- EXCERPT TO READ:
⁂

My body seems to like to produce scar tissue. I laugh and say I have always been an over achiever. I’m preparing for another scar revision surgery. My friend comments that the scars as depicted in the painting Susan Singer has done of me are really not as bad as she thought they might be. Certainly the first scars post shooting, glued and stapled, resembled something out of a Frankenstein movie. So yes, they are greatly improved, but still painful both physically and as a constant reminder of not just the shooting, but all I still hold inside.
It wasn’t just the names: slut, whore, bitch; nor the adjectives fat, blind (I wear glasses), stupid, crazy. It was not just the pinching, poking, pushing, hair pulling and occasional physical abuse.
I had a 4-5” long midline hernia surgery scar. I had an emergency procedure, and healed poorly; my first indication I was prolific at scar formation. He always said it looked like I’d fallen on a land mine. Said he hated my ‘yankee’ accent, my high pitched voice, my laugh. He insisted I wear makeup, all the time. Said I was a slob. A lousy lay. Complained about what and how I cooked. That I went to church. Jealous of not just time with my friends, but time with my God. Asked what kind of mother would (fill in the blank – go out with girlfriends, let her kids leave their toys around, leave her family to travel on business and on and on), said I was bi-polar, mentally unbalanced, crazy. He engaged in a daily, systematic effort to destroy me as I knew myself. He was insistent to define who I was, what I was incapable of doing. To further break me, he peppered it all with contradictory statements in the presence of others, which did leave me feeling crazy.

⁂

Collected data

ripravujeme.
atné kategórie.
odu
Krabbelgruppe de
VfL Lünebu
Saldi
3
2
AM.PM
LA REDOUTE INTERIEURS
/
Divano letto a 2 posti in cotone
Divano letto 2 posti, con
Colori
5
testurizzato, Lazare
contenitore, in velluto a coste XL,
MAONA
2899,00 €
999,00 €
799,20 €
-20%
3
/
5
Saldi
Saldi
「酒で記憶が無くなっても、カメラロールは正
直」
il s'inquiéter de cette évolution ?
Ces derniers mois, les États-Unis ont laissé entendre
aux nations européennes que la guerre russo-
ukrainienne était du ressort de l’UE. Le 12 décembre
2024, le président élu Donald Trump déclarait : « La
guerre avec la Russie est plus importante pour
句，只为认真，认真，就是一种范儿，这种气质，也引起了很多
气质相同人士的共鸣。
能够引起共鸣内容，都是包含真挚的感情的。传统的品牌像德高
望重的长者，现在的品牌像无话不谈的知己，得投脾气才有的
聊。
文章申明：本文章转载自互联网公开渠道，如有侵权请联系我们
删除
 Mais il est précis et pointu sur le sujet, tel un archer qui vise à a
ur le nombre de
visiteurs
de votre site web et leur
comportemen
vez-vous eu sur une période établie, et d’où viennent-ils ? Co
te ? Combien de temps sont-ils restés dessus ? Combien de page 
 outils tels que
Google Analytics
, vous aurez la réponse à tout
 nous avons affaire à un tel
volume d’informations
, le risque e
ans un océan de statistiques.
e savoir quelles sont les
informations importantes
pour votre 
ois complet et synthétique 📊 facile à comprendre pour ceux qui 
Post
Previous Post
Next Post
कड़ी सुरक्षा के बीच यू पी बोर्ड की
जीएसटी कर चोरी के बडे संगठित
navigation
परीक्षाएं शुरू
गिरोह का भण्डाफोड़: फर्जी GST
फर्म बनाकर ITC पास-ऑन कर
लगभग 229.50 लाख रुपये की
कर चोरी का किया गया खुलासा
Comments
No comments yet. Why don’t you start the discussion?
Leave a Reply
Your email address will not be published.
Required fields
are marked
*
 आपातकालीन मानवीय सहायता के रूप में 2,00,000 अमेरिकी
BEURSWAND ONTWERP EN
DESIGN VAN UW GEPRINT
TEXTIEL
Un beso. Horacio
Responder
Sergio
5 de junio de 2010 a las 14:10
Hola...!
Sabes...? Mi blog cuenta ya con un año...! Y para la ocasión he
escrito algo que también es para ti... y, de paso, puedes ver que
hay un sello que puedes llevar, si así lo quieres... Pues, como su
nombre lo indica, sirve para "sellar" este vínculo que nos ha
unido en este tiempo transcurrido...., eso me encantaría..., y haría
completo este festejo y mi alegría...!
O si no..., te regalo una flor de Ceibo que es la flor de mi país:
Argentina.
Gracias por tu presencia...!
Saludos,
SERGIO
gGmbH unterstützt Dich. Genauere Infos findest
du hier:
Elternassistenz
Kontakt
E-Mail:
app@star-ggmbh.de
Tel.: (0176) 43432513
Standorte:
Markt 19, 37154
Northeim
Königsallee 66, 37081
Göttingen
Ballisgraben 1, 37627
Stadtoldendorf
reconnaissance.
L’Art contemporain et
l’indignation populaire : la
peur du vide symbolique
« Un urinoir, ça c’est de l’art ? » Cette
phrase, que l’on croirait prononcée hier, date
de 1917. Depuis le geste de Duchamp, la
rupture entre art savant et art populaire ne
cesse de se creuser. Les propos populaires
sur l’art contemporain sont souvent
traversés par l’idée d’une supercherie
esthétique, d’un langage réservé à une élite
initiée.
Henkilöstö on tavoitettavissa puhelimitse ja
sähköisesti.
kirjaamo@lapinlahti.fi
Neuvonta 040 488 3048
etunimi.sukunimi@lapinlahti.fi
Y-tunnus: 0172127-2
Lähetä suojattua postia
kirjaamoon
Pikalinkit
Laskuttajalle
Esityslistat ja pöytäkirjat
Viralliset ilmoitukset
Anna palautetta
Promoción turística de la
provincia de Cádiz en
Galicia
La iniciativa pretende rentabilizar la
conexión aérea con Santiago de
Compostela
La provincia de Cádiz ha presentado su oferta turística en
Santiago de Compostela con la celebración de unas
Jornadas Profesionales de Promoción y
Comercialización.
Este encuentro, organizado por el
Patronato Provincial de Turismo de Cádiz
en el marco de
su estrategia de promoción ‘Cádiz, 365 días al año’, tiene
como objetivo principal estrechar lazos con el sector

⁂

- TASKS FOR THIS EXERCISE:
A: Answer these questions about the essay on scars:
(i) Who made the painting that shows the writer's scars?
(ii) How long was the writer's midline hernia surgery scar?
(iii) What did he always say that scar looked like?
B: Pick up the essay on scars after its final sentence and continue writing it.

- RESULTS FOR EACH TASK:
A:
(i) Susan Singer
(ii) 4 to 5 inches
(iii) Like the writer had fallen on a land mine

B:
I spent so much energy fighting. Fighting verbally. Fighting emotionally. Fighting to maintain my identity. Defending myself. I was in a war that finally ended the day he shot me. Another fight began that day.
When I wake up in the morning, I have to consciously choose. It doesn’t come automatic like it probably does for you. Every day I make a decision to keep my victory, to not succumb in the darkness to the enormity of it. The scars a bitter reminder of that life, another life, as well as trophies earned for the will to survive, to live a full life, to be happy, content, no matter my circumstance.
I have held the shame in, sharing only small details. I feel blessed to be encouraged by another survivor to tell this in all its ugliness. Like the scars, it is a story incongruous with the cheerful, independent, devil may care girl I knew so long ago. The girl who as a woman is now trying to rediscover herself out of the shadows, in the bright light of day. The woman who lives day to day trying to dispel the words that echo, and reclaim the powerful words of that cheerful girl, that person God created.
“Even though I am here, I know the smallest thing – a song, a sound, a smell – can send me back there. I do not live here. I only visit.” Ann Hood, writer.
Every time you choose to tell your story … and tell your story … and tell your story … you draw yourself further and further into the place where the choice isn’t so stark anymore. Tell it and tell it and tell it and tell it and one day you’ll be surprised to hear a story that has morphed as much as, you’ll be surprised to notice, you’ve morphed into someone whose strength amazes even you. You get stronger along the “fault” lines we call scars. It’s a privilege to be telling my story concurrently with yours. Looking forwards to October 13.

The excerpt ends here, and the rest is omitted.